__Problem__.
Copy each line below in which the word "first" occurs.

-------- Provided data

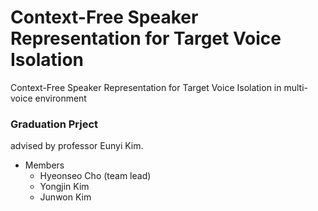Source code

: # Context-Free Speaker Representation for Target Voice Isolation
Context-Free Speaker Representation for Target Voice Isolation in multi-voice environment

### Graduation Prject
advised by professor Eunyi Kim.
- Members
  - Hyeonseo Cho (team lead)
  - Yongjin Kim
  - Junwon Kim

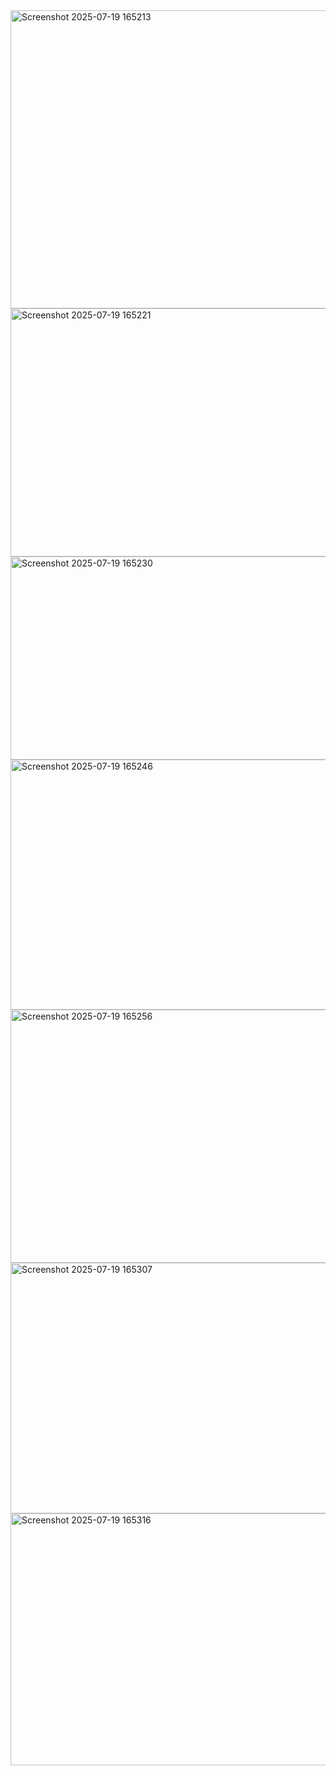 <img width="991" height="477" alt="Screenshot 2025-07-19 165213" src="https://github.com/user-attachments/assets/9d532fc3-5258-41d4-862b-c7aa46c82b97" />
<img width="986" height="397" alt="Screenshot 2025-07-19 165221" src="https://github.com/user-attachments/assets/f076e430-bf3d-4b5e-a760-7f0389af1de9" />
<img width="990" height="325" alt="Screenshot 2025-07-19 165230" src="https://github.com/user-attachments/assets/cfafeb3a-614d-4032-a880-553e7f9efe93" />
<img width="978" height="400" alt="Screenshot 2025-07-19 165246" src="https://github.com/user-attachments/assets/cf92b54a-bcf3-4587-8012-aef2bfe1fd30" />
<img width="986" height="405" alt="Screenshot 2025-07-19 165256" src="https://github.com/user-attachments/assets/9fb21ce1-64b9-41f9-98b5-8757e665ec62" />
<img width="990" height="401" alt="Screenshot 2025-07-19 165307" src="https://github.com/user-attachments/assets/4c45aa25-0749-4041-8d46-29241c64ba03" />

<img width="989" height="403" alt="Screenshot 2025-07-19 165316" src="https://github.com/user-attachments/assets/5f4c66e6-7d80-4018-95ff-d53c7b9975e9" />
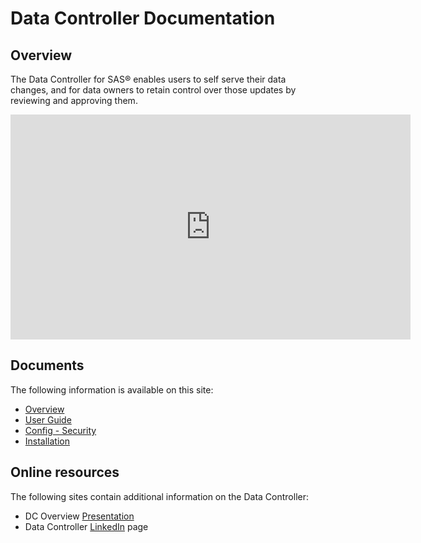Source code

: # Data Controller Documentation

## Overview 

The Data Controller for SAS® enables users to self serve their data changes, and for data owners to retain control over those updates by reviewing and approving them.

<iframe src="https://player.vimeo.com/video/277472582" width="640" height="360" frameborder="0" allowfullscreen></iframe>

## Documents

The following information is available on this site:

* [Overview](dc-overview.md)
* [User Guide](dc-userguide.md)
* [Config - Security](dcc-security.md)
* [Installation](dci-backend.md)

## Online resources

The following sites contain additional information on the Data Controller:

* DC Overview [Presentation](https://slides.com/allanbowe/datacontroller)
* Data Controller [LinkedIn](https://www.linkedin.com/company/datacontroller/) page
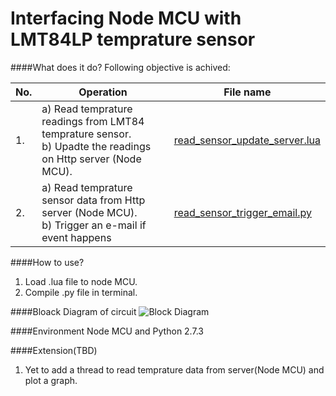 # Interfacing Node MCU with LMT84LP temprature sensor
####What does it do?
Following objective is achived:

|**No.**| **Operation**                             |  **File name**                                           |
|-------|-------------------------------------------|----------------------------------------------------------|
|1. | a) Read temprature readings from LMT84 temprature sensor. <br /> b) Upadte the readings on Http server (Node MCU).    | [read_sensor_update_server.lua](https://github.com/MishraShivendra/node_mcu_py_email/blob/master/read_sensor_update_server.lua)|
|2. | a) Read temprature sensor data from Http server (Node MCU). <br /> b) Trigger an e-mail if event happens | [read_sensor_trigger_email.py](https://github.com/MishraShivendra/node_mcu_py_email/blob/master/read_sensor_trigger_email.py)| 

####How to use?
1. Load .lua file to node MCU.
2. Compile .py file in terminal.

####Bloack Diagram of circuit
![Block Diagram](https://github.com/MishraShivendra/node_mcu_py_email/blob/master/block.png)

####Environment
Node MCU and Python 2.7.3

####Extension(TBD)
1. Yet to add a thread to read temprature data from server(Node MCU) and plot a graph.
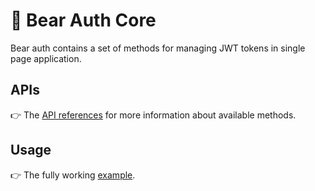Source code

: # 🐻 Bear Auth Core

Bear auth contains a set of methods for managing JWT tokens in single page application.

## APIs

👉 The [API references](./docs/API.md) for more information about available methods.

## Usage

👉 The fully working [example](../../examples/core/README.md).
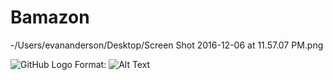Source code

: # Bamazon

-/Users/evananderson/Desktop/Screen Shot 2016-12-06 at 11.57.07 PM.png

![GitHub Logo](/desktop/node.png)
Format: ![Alt Text](url)
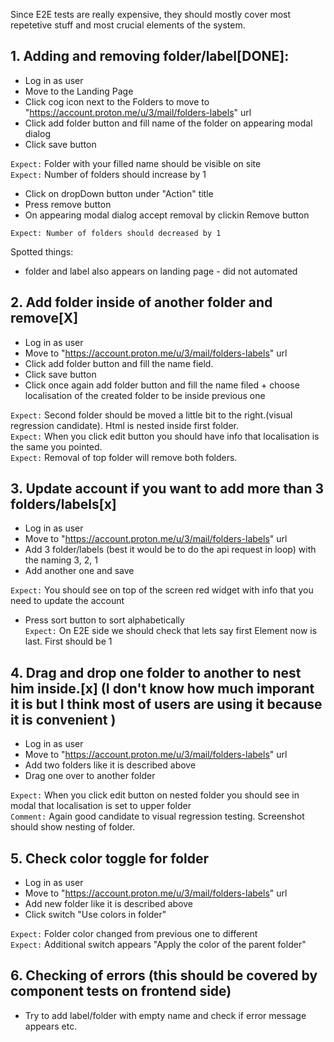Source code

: Since E2E tests are really expensive, they should mostly cover most repetetive stuff and most crucial elements of the system.

## 1. Adding and removing folder/label[DONE]:

- Log in as user
- Move to the Landing Page
- Click cog icon next to the Folders to move to "https://account.proton.me/u/3/mail/folders-labels" url
- Click add folder button and fill name of the folder on appearing modal dialog
- Click save button

`Expect:` Folder with your filled name should be visible on site <br />
`Expect:` Number of folders should increase by 1

- Click on dropDown button under "Action" title
- Press remove button
- On appearing modal dialog accept removal by clickin Remove button

`Expect: Number of folders should decreased by 1`

Spotted things:

- folder and label also appears on landing page - did not automated

## 2. Add folder inside of another folder and remove[X]

- Log in as user
- Move to "https://account.proton.me/u/3/mail/folders-labels" url
- Click add folder button and fill the name field.
- Click save button
- Click once again add folder button and fill the name filed + choose localisation of the created folder to be inside previous one

`Expect:` Second folder should be moved a little bit to the right.(visual regression candidate). Html is nested inside first folder.<br />
`Expect:` When you click edit button you should have info that localisation is the same you pointed.<br />
`Expect:` Removal of top folder will remove both folders.

## 3. Update account if you want to add more than 3 folders/labels[x]

- Log in as user
- Move to "https://account.proton.me/u/3/mail/folders-labels" url
- Add 3 folder/labels (best it would be to do the api request in loop) with the naming 3, 2, 1
- Add another one and save

`Expect:` You should see on top of the screen red widget with info that you need to update the account

- Press sort button to sort alphabetically <br />
`Expect:` On E2E side we should check that lets say first Element now is last. First should be 1

## 4. Drag and drop one folder to another to nest him inside.[x] (I don't know how much imporant it is but I think most of users are using it because it is convenient )

- Log in as user
- Move to "https://account.proton.me/u/3/mail/folders-labels" url
- Add two folders like it is described above
- Drag one over to another folder

`Expect:` When you click edit button on nested folder you should see in modal that localisation is set to upper folder<br />
`Comment:` Again good candidate to visual regression testing. Screenshot should show nesting of folder.

## 5. Check color toggle for folder

- Log in as user
- Move to "https://account.proton.me/u/3/mail/folders-labels" url
- Add new folder like it is described above
- Click switch "Use colors in folder"

`Expect:` Folder color changed from previous one to different<br />
`Expect:` Additional switch appears "Apply the color of the parent folder"

## 6. Checking of errors (this should be covered by component tests on frontend side)

- Try to add label/folder with empty name and check if error message appears etc.
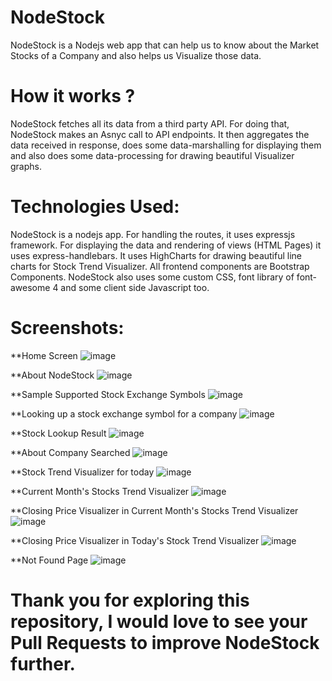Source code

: # NodeStock
NodeStock is a Nodejs web app that can help us to know about the Market Stocks of a Company and also helps us Visualize those data.

# How it works ?
NodeStock fetches all its data from a third party API.
For doing that, NodeStock makes an Asnyc call to API endpoints. It then aggregates the data received in response, does some data-marshalling for displaying them and also does some data-processing for drawing beautiful Visualizer graphs.

# Technologies Used:
NodeStock is a nodejs app. For handling the routes, it uses expressjs framework. For displaying the data and rendering of views (HTML Pages) it uses express-handlebars. It uses HighCharts for drawing beautiful line charts for Stock Trend Visualizer. All frontend components are Bootstrap Components. NodeStock also uses some custom CSS, font library of font-awesome 4 and some client side Javascript too.

# Screenshots:

**Home Screen
![image](https://github.com/kshitizified/nodestock/blob/master/screenshots/HOME_SCREEN.jpg)

**About NodeStock
![image](https://github.com/kshitizified/nodestock/blob/master/screenshots/ABOUT_NODESTOCK.jpg)

**Sample Supported Stock Exchange Symbols
![image](https://github.com/kshitizified/nodestock/blob/master/screenshots/SAMPLE_SUPPORTED_STOCK_EXCHANGE_SYMBOLS.jpg)

**Looking up a stock exchange symbol for a company
![image](https://github.com/kshitizified/nodestock/blob/master/screenshots/EXCHANGE_SYMBOL_LOOKUP.jpg)

**Stock Lookup Result
![image](https://github.com/kshitizified/nodestock/blob/master/screenshots/STOCKS_LOOKUP_RESULT.jpg)

**About Company Searched
![image](https://github.com/kshitizified/nodestock/blob/master/screenshots/ABOUT_COMPANY_SEARCHED.jpg)

**Stock Trend Visualizer for today
![image](https://github.com/kshitizified/nodestock/blob/master/screenshots/STOCK_TRENDS_VISUALIZER_FOR_TODAY.jpg)

**Current Month's Stocks Trend Visualizer
![image](https://github.com/kshitizified/nodestock/blob/master/screenshots/MONTH_STOCK_TREND_VISUALIZER.jpg)

**Closing Price Visualizer in Current Month's Stocks Trend Visualizer
![image](https://github.com/kshitizified/nodestock/blob/master/screenshots/CLOSING_PRICE_THIS_MONTH_VISUALIZER.jpg)

**Closing Price Visualizer in Today's Stock Trend Visualizer
![image](https://github.com/kshitizified/nodestock/blob/master/screenshots/CLOSING_PRICE_TODAY.jpg)

**Not Found Page
![image](https://github.com/kshitizified/nodestock/blob/master/screenshots/NOT_FOUND_PAGE.PNG)


# Thank you for exploring this repository, I would love to see your Pull Requests to improve NodeStock further. 
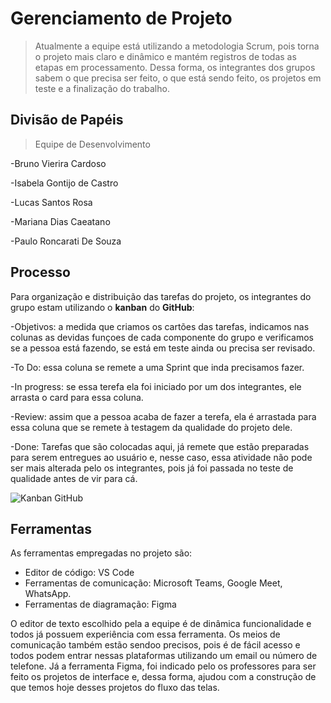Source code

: # Gerenciamento de Projeto

> Atualmente a equipe está utilizando a metodologia Scrum, pois torna o projeto
> mais claro e dinâmico e mantém registros de todas as etapas em processamento.
> Dessa forma, os integrantes dos grupos sabem o que precisa ser feito, o que está sendo feito, os projetos em teste
> e a finalização do trabalho.

## Divisão de Papéis

> Equipe de Desenvolvimento

-Bruno Vierira Cardoso

-Isabela Gontijo de Castro

-Lucas Santos Rosa

-Mariana Dias Caeatano

-Paulo Roncarati De Souza

## Processo

> 
Para organização e distribuição das tarefas do projeto, os integrantes do grupo estam utilizando o **kanban** do **GitHub**: 

-Objetivos: a medida que criamos os cartões das tarefas, indicamos nas colunas as devidas funçoes de cada componente do grupo e verificamos se a pessoa está fazendo, se está em teste ainda ou precisa ser revisado.


-To Do: essa coluna se remete a uma Sprint que inda precisamos fazer.

-In progress: se essa terefa ela foi iniciado por um dos integrantes, ele arrasta o card para essa coluna.

-Review: assim que a pessoa acaba de fazer a terefa, ela é arrastada para essa coluna que se remete à testagem da qualidade do projeto dele.

-Done: Tarefas que são colocadas aqui, já remete que estão preparadas para serem entregues ao usuário e, nesse caso, essa atividade não pode ser mais alterada pelo os integrantes, pois já foi passada no teste de qualidade antes de vir para cá.

![Kanban GitHub](images/img_kanban_atualizado.jpeg)

## Ferramentas

As ferramentas empregadas no projeto são:

- Editor de código: VS Code
- Ferramentas de comunicação: Microsoft Teams, Google Meet, WhatsApp.
- Ferramentas de diagramação: Figma 

O editor de texto escolhido pela a equipe é de dinâmica funcionalidade e todos já possuem experiência com essa ferramenta. Os meios de comunicação também estão sendoo precisos, pois é de fácil acesso e todos podem entrar nessas plataformas utilizando um email ou número de telefone. Já a ferramenta Figma, foi indicado pelo os professores para ser feito os projetos de interface e, dessa forma, ajudou com a construção de que temos hoje desses projetos do fluxo das telas.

----------------

__Output of the exercise__.
`Expect:` Second folder should be moved a little bit to the right.(visual regression candidate). Html is nested inside first folder.<br />
`Expect:` On E2E side we should check that lets say first Element now is last. First should be 1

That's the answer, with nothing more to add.